- **PROBLEM REQUIREMENTS**
Your copy of the data should match it exactly, leaving out only the pictures.

- **DATASET ENTRIES**
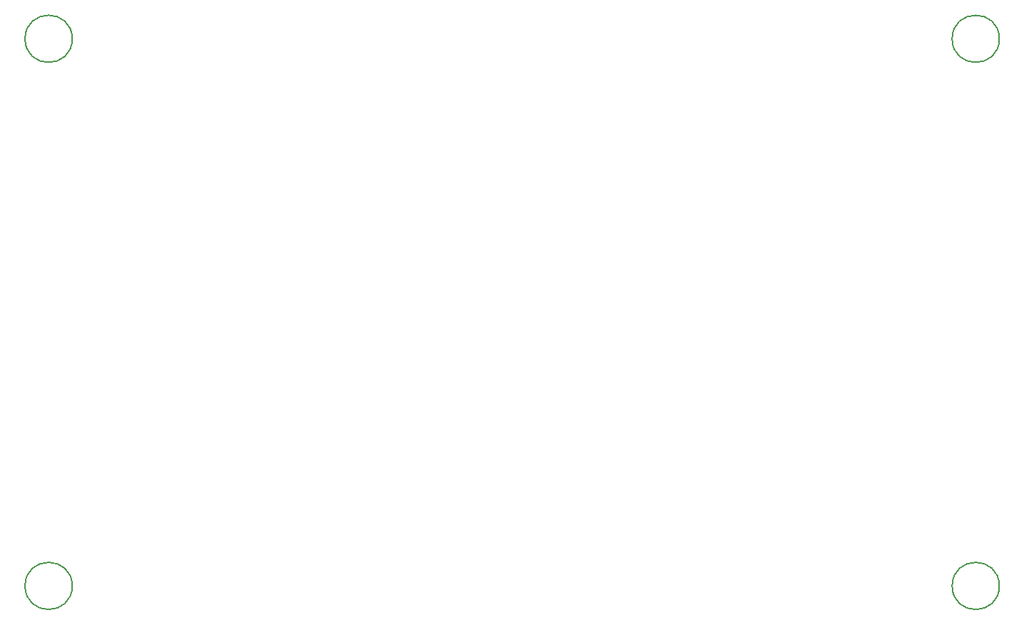
<source format=gbr>
%TF.GenerationSoftware,KiCad,Pcbnew,7.0.6*%
%TF.CreationDate,2023-07-11T08:11:05-07:00*%
%TF.ProjectId,Thermo-RTD-8-v1_5,54686572-6d6f-42d5-9254-442d382d7631,rev?*%
%TF.SameCoordinates,Original*%
%TF.FileFunction,Other,Comment*%
%FSLAX46Y46*%
G04 Gerber Fmt 4.6, Leading zero omitted, Abs format (unit mm)*
G04 Created by KiCad (PCBNEW 7.0.6) date 2023-07-11 08:11:05*
%MOMM*%
%LPD*%
G01*
G04 APERTURE LIST*
%ADD10C,0.150000*%
G04 APERTURE END LIST*
D10*
%TO.C,H103*%
X115300000Y2500000D02*
G75*
G03*
X115300000Y2500000I-2800000J0D01*
G01*
%TO.C,H101*%
X5300000Y67500000D02*
G75*
G03*
X5300000Y67500000I-2800000J0D01*
G01*
%TO.C,H102*%
X115300000Y67500000D02*
G75*
G03*
X115300000Y67500000I-2800000J0D01*
G01*
%TO.C,H104*%
X5300000Y2500000D02*
G75*
G03*
X5300000Y2500000I-2800000J0D01*
G01*
%TD*%
M02*

</source>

- **OUTPUT FOR THIS EXERCISE**
<source format=gbr>
%TF.GenerationSoftware,KiCad,Pcbnew,7.0.6*%
%TF.CreationDate,2023-07-11T08:11:05-07:00*%
%TF.ProjectId,Thermo-RTD-8-v1_5,54686572-6d6f-42d5-9254-442d382d7631,rev?*%
%TF.SameCoordinates,Original*%
%TF.FileFunction,Other,Comment*%
%FSLAX46Y46*%
G04 Gerber Fmt 4.6, Leading zero omitted, Abs format (unit mm)*
G04 Created by KiCad (PCBNEW 7.0.6) date 2023-07-11 08:11:05*
%MOMM*%
%LPD*%
G01*
G04 APERTURE LIST*
%ADD10C,0.150000*%
G04 APERTURE END LIST*
D10*
%TO.C,H103*%
X115300000Y2500000D02*
G75*
G03*
X115300000Y2500000I-2800000J0D01*
G01*
%TO.C,H101*%
X5300000Y67500000D02*
G75*
G03*
X5300000Y67500000I-2800000J0D01*
G01*
%TO.C,H102*%
X115300000Y67500000D02*
G75*
G03*
X115300000Y67500000I-2800000J0D01*
G01*
%TO.C,H104*%
X5300000Y2500000D02*
G75*
G03*
X5300000Y2500000I-2800000J0D01*
G01*
%TD*%
M02*

</source>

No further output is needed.